(Page images and extracted text)
※
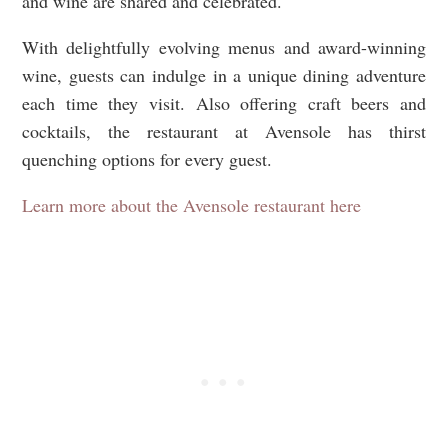
and wine are shared and celebrated.
With delightfully evolving menus and award-winning
wine, guests can indulge in a unique dining adventure
each time they visit. Also offering craft beers and
cocktails, the restaurant at Avensole has thirst
quenching options for every guest.
Learn more about the Avensole restaurant here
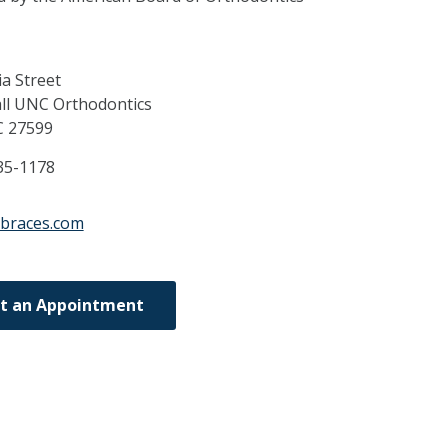
a Street
ll UNC Orthodontics
C
27599
35-1178
xbraces.com
t an Appointment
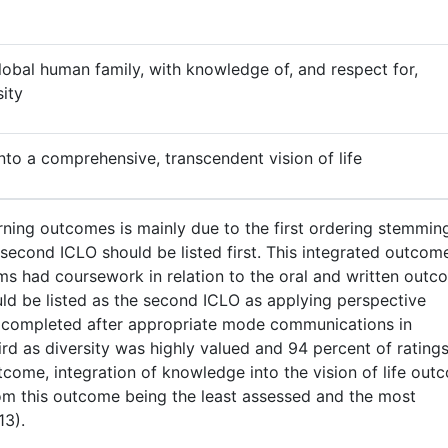
obal human family, with knowledge of, and respect for,
sity
nto a comprehensive, transcendent vision of life
arning outcomes is mainly due to the first ordering stemmin
e second ICLO should be listed first. This integrated outco
s had coursework in relation to the oral and written outc
uld be listed as the second ICLO as applying perspective
be completed after appropriate mode communications in
rd as diversity was highly valued and 94 percent of rating
utcome, integration of knowledge into the vision of life out
om this outcome being the least assessed and the most
13).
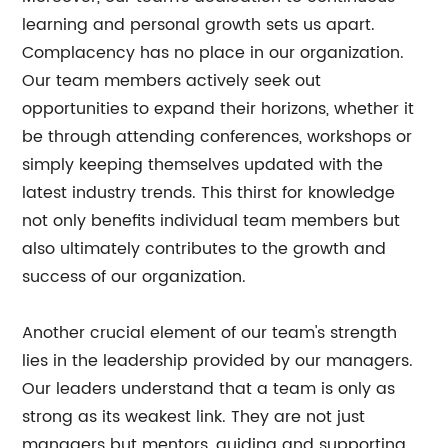
learning and personal growth sets us apart.
Complacency has no place in our organization.
Our team members actively seek out
opportunities to expand their horizons, whether it
be through attending conferences, workshops or
simply keeping themselves updated with the
latest industry trends. This thirst for knowledge
not only benefits individual team members but
also ultimately contributes to the growth and
success of our organization.
Another crucial element of our team's strength
lies in the leadership provided by our managers.
Our leaders understand that a team is only as
strong as its weakest link. They are not just
managers but mentors, guiding and supporting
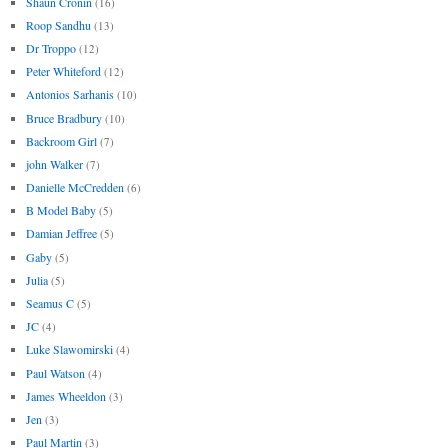
Shaun Cronin
(16)
Roop Sandhu
(13)
Dr Troppo
(12)
Peter Whiteford
(12)
Antonios Sarhanis
(10)
Bruce Bradbury
(10)
Backroom Girl
(7)
john Walker
(7)
Danielle McCredden
(6)
B Model Baby
(5)
Damian Jeffree
(5)
Gaby
(5)
Julia
(5)
Seamus C
(5)
JC
(4)
Luke Slawomirski
(4)
Paul Watson
(4)
James Wheeldon
(3)
Jen
(3)
Paul Martin
(3)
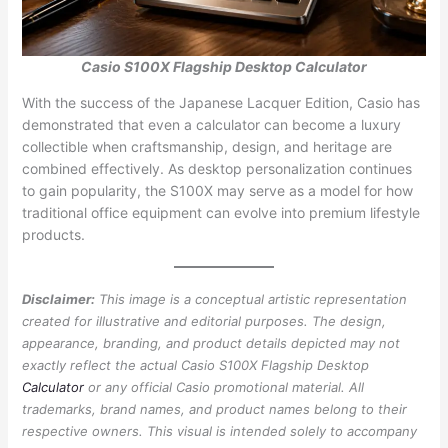
Casio S100X Flagship Desktop Calculator
With the success of the Japanese Lacquer Edition, Casio has
demonstrated that even a calculator can become a luxury
collectible when craftsmanship, design, and heritage are
combined effectively. As desktop personalization continues
to gain popularity, the S100X may serve as a model for how
traditional office equipment can evolve into premium lifestyle
products.
Disclaimer:
This image is a conceptual artistic representation
created for illustrative and editorial purposes. The design,
appearance, branding, and product details depicted may not
exactly reflect the actual Casio S100X Flagship Desktop
Calculator
or any official Casio promotional material. All
trademarks, brand names, and product names belong to their
respective owners. This visual is intended solely to accompany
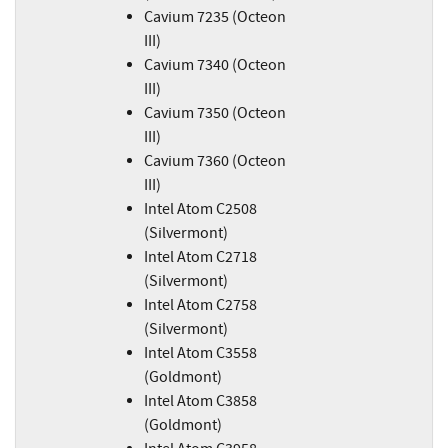
Cavium 7235 (Octeon
III)
Cavium 7340 (Octeon
III)
Cavium 7350 (Octeon
III)
Cavium 7360 (Octeon
III)
Intel Atom C2508
(Silvermont)
Intel Atom C2718
(Silvermont)
Intel Atom C2758
(Silvermont)
Intel Atom C3558
(Goldmont)
Intel Atom C3858
(Goldmont)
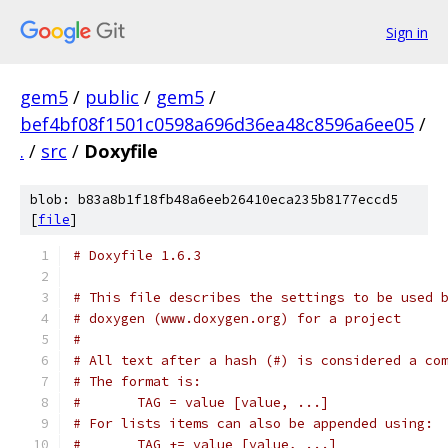
Sign in
gem5
/
public
/
gem5
/
bef4bf08f1501c0598a696d36ea48c8596a6ee05
/
.
/
src
/
Doxyfile
blob: b83a8b1f18fb48a6eeb26410eca235b8177eccd5
[
file
]
# Doxyfile 1.6.3
# This file describes the settings to be used 
# doxygen (www.doxygen.org) for a project
#
# All text after a hash (#) is considered a co
# The format is:
#       TAG = value [value, ...]
# For lists items can also be appended using:
#       TAG += value [value, ...]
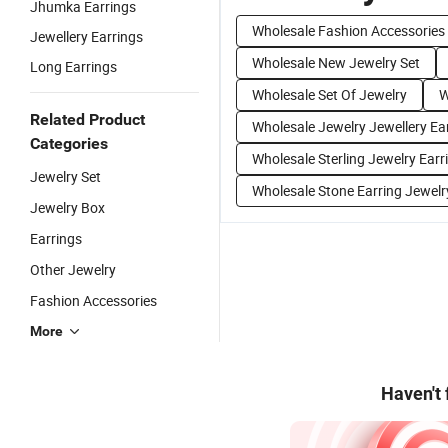
Jhumka Earrings
Wholesale Fashion Accessories
Jewellery Earrings
Wholesale New Jewelry Set
Long Earrings
Wholesale Set Of Jewelry
W
Related Product
Wholesale Jewelry Jewellery Ea
Categories
Wholesale Sterling Jewelry Earr
Jewelry Set
Wholesale Stone Earring Jewelr
Jewelry Box
Earrings
Other Jewelry
Fashion Accessories
More
Haven't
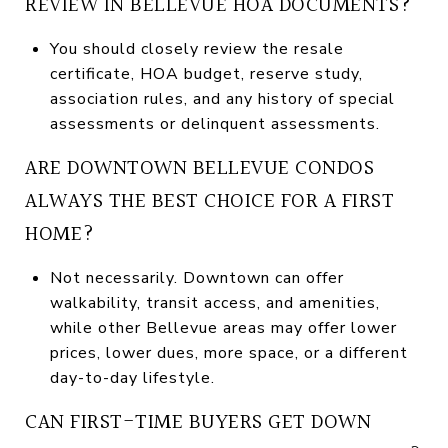
REVIEW IN BELLEVUE HOA DOCUMENTS?
You should closely review the resale
certificate, HOA budget, reserve study,
association rules, and any history of special
assessments or delinquent assessments.
ARE DOWNTOWN BELLEVUE CONDOS
ALWAYS THE BEST CHOICE FOR A FIRST
HOME?
Not necessarily. Downtown can offer
walkability, transit access, and amenities,
while other Bellevue areas may offer lower
prices, lower dues, more space, or a different
day-to-day lifestyle.
CAN FIRST-TIME BUYERS GET DOWN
※
*DESCRIPTION OF THE TASK*: Select every line of the records holding the string "Octeon".

*RESULT BELOW*:
Cavium 7235 (Octeon
Cavium 7340 (Octeon
Cavium 7350 (Octeon
Cavium 7360 (Octeon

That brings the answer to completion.